[Opening GIVEN RECORDS section]

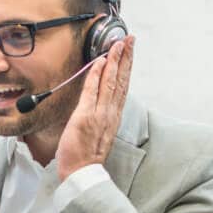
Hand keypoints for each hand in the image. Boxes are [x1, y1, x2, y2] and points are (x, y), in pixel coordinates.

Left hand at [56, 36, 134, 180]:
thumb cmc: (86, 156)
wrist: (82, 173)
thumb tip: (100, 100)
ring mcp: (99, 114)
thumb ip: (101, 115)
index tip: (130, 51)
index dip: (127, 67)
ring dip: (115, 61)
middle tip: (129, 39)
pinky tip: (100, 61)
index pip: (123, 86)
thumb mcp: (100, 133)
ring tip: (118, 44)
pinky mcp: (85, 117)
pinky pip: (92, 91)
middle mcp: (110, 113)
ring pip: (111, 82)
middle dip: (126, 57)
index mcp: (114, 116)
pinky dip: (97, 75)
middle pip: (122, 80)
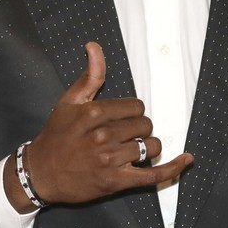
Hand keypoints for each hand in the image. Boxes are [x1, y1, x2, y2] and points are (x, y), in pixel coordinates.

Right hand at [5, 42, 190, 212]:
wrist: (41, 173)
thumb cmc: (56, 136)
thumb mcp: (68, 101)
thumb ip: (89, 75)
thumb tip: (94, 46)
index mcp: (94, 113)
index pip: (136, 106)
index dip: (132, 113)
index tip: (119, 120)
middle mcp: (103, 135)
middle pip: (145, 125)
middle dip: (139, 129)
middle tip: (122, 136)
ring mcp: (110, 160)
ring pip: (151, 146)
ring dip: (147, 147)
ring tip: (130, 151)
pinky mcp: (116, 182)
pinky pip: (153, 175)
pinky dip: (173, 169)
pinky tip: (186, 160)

[Closing GIVEN RECORDS section]

Copy out each line in the preceding records that contains "middle".

middle tip: (129, 39)
middle mcp: (110, 113)
middle dip: (126, 57)
middle pip: (122, 80)
middle mcp: (103, 135)
middle pip: (145, 125)
middle dip: (139, 129)
middle tip: (122, 136)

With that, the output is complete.